The smartest way to see more of China without repacking your bag: pick one great base city, stay put, and radiate outwards. It happens that the country's two most rewarding gay hubs — Shanghai and Chengdu — are also two of its best-connected rail cities, which means you can spend your days in water towns and mountain temples and still be back for a proper night out. Here are the escapes we actually rate, with honest timings.
From Shanghai: Zhujiajiao water town
The easiest half-day escape in eastern China: a Ming-and-Qing-era canal town of stone bridges, narrow lanes and boatmen poling tourists under willows — and unlike the more famous water towns, it's reachable on Shanghai's own Metro Line 17, no rail ticket required. Go on a weekday morning, wander before the tour groups thicken, and you're back in the French Concession by mid-afternoon. We've written it up in more detail here.
From Shanghai: Suzhou
Twenty-odd minutes on the high-speed train and you're in the city of classical gardens — UNESCO-listed compositions of rock, water and pavilion that reward slow walking. Pair one big garden with the old canal quarter of Pingjiang Road, add a museum if the weather turns, and treat it as a full day. Trains back to Shanghai run into the late evening, so you can even squeeze in dinner by the canal. More in our Suzhou write-up.

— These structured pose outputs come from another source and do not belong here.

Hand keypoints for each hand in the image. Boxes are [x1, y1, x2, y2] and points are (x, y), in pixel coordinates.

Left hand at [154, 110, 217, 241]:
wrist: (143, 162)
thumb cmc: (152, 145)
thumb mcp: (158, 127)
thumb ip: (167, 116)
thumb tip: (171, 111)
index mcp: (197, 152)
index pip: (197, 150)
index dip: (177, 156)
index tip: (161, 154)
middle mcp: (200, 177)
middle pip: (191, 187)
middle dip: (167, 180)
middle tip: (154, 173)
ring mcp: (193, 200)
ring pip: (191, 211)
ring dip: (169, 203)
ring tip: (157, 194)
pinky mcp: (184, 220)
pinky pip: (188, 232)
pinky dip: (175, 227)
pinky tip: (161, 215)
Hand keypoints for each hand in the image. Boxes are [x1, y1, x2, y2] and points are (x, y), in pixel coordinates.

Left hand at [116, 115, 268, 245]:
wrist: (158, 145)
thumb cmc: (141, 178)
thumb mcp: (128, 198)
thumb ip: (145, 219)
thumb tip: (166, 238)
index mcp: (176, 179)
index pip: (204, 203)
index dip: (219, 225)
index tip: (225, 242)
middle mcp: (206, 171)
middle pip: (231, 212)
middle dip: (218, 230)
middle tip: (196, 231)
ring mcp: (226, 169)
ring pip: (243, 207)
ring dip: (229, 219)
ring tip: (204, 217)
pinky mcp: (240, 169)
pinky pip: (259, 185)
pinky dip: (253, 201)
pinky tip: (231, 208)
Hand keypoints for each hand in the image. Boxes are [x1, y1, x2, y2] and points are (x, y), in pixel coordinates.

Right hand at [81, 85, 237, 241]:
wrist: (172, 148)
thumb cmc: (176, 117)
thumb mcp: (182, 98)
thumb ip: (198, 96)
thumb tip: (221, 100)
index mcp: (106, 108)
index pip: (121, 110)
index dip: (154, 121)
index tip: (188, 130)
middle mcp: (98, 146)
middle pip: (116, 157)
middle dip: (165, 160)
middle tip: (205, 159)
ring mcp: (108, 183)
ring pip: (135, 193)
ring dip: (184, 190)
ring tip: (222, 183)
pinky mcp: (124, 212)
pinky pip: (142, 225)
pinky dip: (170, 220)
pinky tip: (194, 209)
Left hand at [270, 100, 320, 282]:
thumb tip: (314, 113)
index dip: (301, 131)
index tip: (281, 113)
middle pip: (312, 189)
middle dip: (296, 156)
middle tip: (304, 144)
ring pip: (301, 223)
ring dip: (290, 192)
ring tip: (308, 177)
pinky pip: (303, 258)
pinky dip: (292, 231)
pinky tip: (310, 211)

From Shanghai: Hangzhou and West Lake
About an hour by rail, and honestly the hardest of the three to do justice in a day — West Lake is a landscape you amble around rather than tick off, and the tea fields at Longjing deserve their own afternoon. As a day trip it works if you start early; better still, make it an overnight, since Hangzhou has its own quiet gay scene and some lovely places to stay.
From Chengdu: the panda base at dawn
Technically not even a day trip — the Chengdu Research Base of Giant Panda Breeding sits on the city's northern edge — but it earns its place here because timing is everything: pandas are fed and lively in the early morning and comatose by noon. Go at opening, watch the cubs, and you're back in the city centre for lunch with the whole afternoon (and Chengdu's famously friendly night) still ahead of you.

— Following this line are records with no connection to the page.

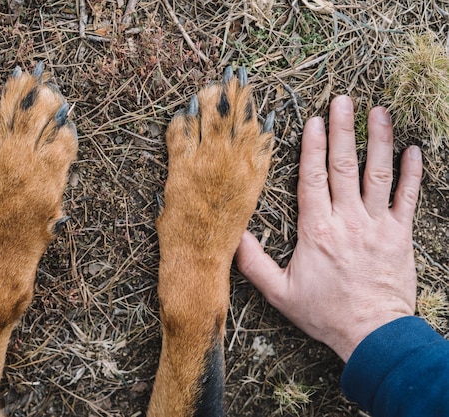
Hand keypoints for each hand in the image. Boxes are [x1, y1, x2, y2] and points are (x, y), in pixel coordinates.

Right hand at [235, 95, 422, 361]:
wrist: (371, 334)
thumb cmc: (324, 313)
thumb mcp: (279, 292)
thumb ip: (253, 263)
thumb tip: (232, 236)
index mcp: (317, 230)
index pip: (312, 179)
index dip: (312, 147)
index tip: (314, 121)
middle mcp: (347, 220)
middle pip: (344, 167)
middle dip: (343, 131)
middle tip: (343, 101)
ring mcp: (377, 226)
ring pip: (378, 175)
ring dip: (378, 141)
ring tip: (378, 112)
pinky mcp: (400, 236)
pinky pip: (408, 199)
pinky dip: (412, 174)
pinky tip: (414, 150)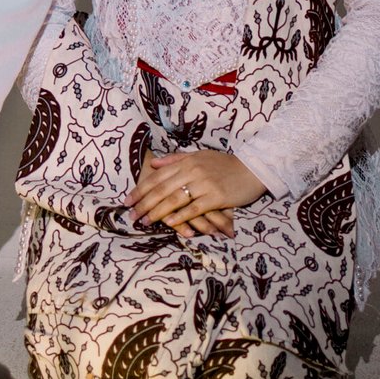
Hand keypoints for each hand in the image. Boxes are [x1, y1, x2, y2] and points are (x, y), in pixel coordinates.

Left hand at [126, 149, 265, 239]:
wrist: (252, 169)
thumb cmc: (224, 164)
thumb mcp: (199, 156)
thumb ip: (176, 159)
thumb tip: (154, 163)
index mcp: (187, 161)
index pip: (158, 176)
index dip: (141, 189)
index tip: (128, 200)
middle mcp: (193, 171)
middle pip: (162, 188)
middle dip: (144, 203)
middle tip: (131, 215)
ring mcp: (204, 184)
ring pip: (174, 199)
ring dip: (157, 212)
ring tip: (145, 221)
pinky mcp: (216, 197)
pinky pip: (194, 208)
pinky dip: (181, 215)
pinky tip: (169, 222)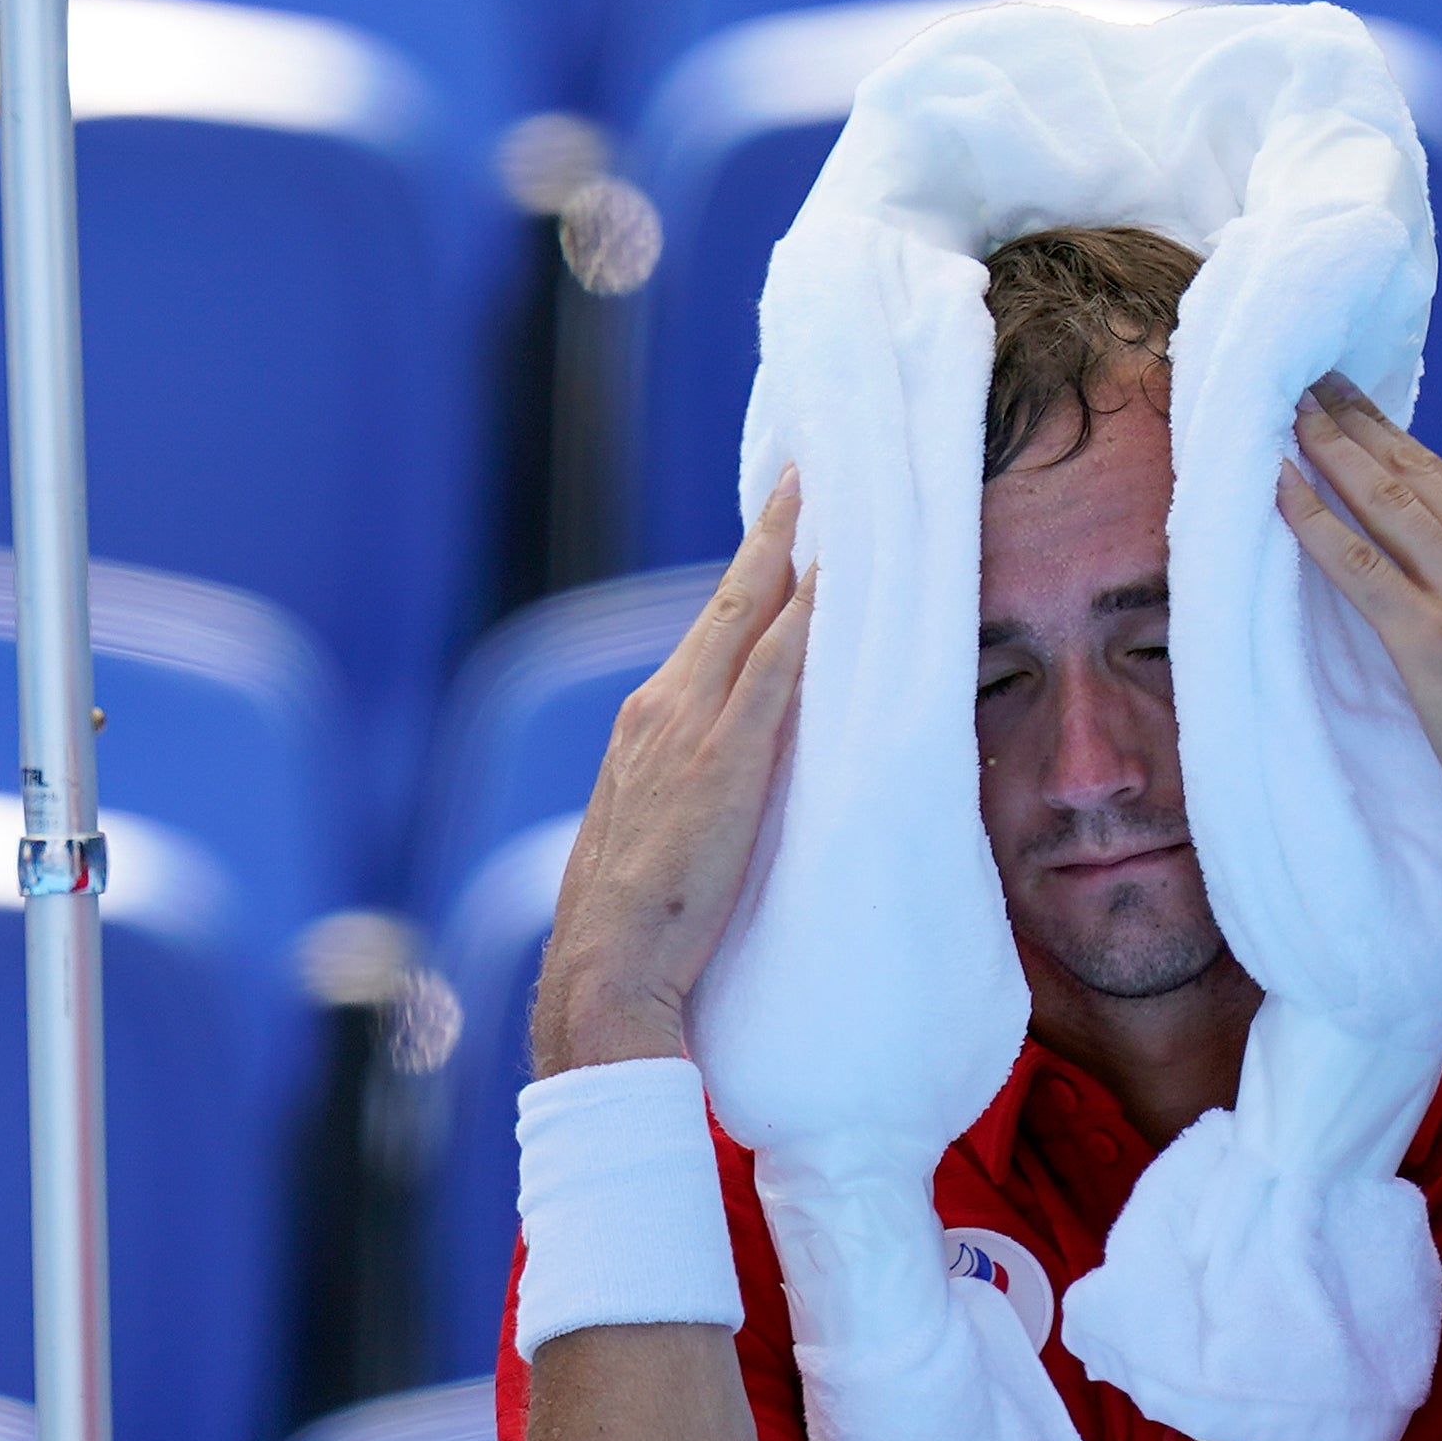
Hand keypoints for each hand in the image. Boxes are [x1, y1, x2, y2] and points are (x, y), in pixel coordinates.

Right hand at [533, 473, 815, 1073]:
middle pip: (731, 599)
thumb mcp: (669, 832)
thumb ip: (700, 783)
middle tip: (815, 465)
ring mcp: (688, 728)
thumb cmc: (642, 927)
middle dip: (773, 528)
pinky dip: (802, 614)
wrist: (606, 975)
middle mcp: (661, 707)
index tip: (786, 513)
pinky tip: (833, 574)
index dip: (752, 567)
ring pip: (751, 615)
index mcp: (647, 724)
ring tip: (835, 492)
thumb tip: (754, 764)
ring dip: (793, 550)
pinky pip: (773, 668)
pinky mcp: (722, 759)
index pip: (714, 628)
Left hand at [1276, 376, 1441, 906]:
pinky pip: (1357, 568)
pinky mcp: (1431, 645)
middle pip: (1411, 477)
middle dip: (1355, 427)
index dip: (1396, 443)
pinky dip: (1313, 523)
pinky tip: (1279, 490)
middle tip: (1307, 384)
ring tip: (1284, 414)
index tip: (1357, 409)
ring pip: (1383, 505)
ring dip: (1327, 453)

From Chengdu: the Leshan Giant Buddha
An hour or so south by high-speed rail sits the largest stone Buddha on Earth, 71 metres of Tang-dynasty ambition carved into a river cliff. You can climb down the staircase beside it (queues get serious on weekends and holidays) or see it face-on from a river boat, which is quicker and arguably the better photograph. A comfortable, satisfying day out — combine an early train there with a mid-afternoon return.

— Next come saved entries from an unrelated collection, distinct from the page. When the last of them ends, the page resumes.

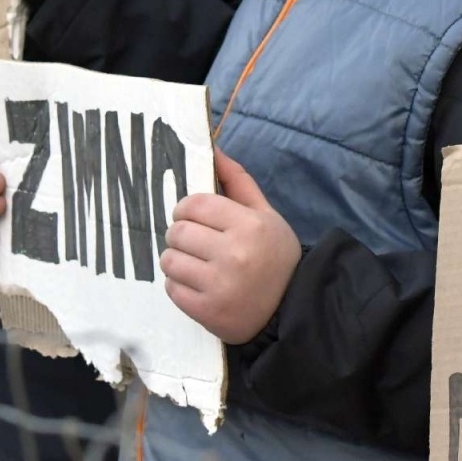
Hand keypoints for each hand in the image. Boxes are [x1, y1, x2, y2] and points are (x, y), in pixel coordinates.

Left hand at [162, 149, 301, 344]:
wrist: (292, 308)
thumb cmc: (276, 257)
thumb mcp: (266, 215)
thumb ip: (238, 182)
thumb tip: (212, 149)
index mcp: (249, 225)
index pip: (194, 205)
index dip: (186, 209)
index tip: (192, 217)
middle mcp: (233, 254)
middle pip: (177, 232)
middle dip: (181, 234)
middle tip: (196, 243)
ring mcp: (219, 285)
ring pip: (169, 260)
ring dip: (177, 260)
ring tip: (196, 265)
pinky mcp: (207, 311)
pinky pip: (171, 288)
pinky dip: (179, 285)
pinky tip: (199, 285)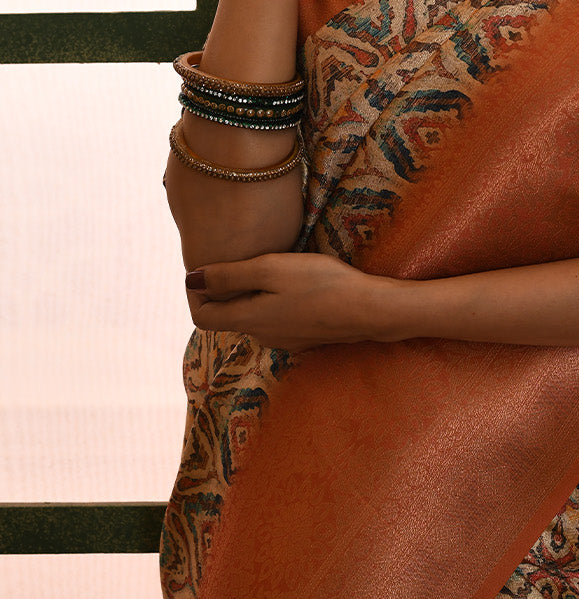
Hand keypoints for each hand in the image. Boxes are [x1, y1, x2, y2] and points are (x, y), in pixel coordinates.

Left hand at [184, 251, 404, 351]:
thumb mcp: (271, 269)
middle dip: (226, 291)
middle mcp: (261, 336)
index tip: (208, 268)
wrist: (369, 309)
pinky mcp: (304, 337)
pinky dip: (275, 302)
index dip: (197, 294)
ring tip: (270, 266)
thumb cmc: (321, 283)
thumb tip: (190, 280)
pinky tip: (295, 283)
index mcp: (248, 319)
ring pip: (254, 316)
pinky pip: (277, 319)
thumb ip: (229, 275)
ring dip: (253, 295)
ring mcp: (284, 339)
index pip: (202, 316)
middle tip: (241, 258)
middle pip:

From Chengdu: Dujiangyan and Qingcheng Shan
One rail line serves both: Dujiangyan, the 2,000-plus-year-old irrigation system that still waters the Chengdu plain (far more beautiful than "ancient waterworks" suggests), and Qingcheng Shan, the misty, forested mountain that Taoism calls one of its birthplaces. Energetic travellers do both in a day; most people are happier picking one and doing it slowly with a teahouse stop.
Making it all work
Every trip above runs on the same toolkit: book rail tickets a day or two ahead in your booking app of choice, carry your passport (it's your rail ID), and have Didi and the metro apps set up for the last mile at each end. If this taste of rail travel gets under your skin, the logical next step is our high-speed rail circuit — the same idea scaled up to a whole trip. And for planning the base cities themselves, start with our trip-planning hub.
Last verified: 3 July 2026. Train frequencies, opening hours and ticket policies change — confirm times and book attractions ahead on the day-of-travel, especially at weekends and public holidays.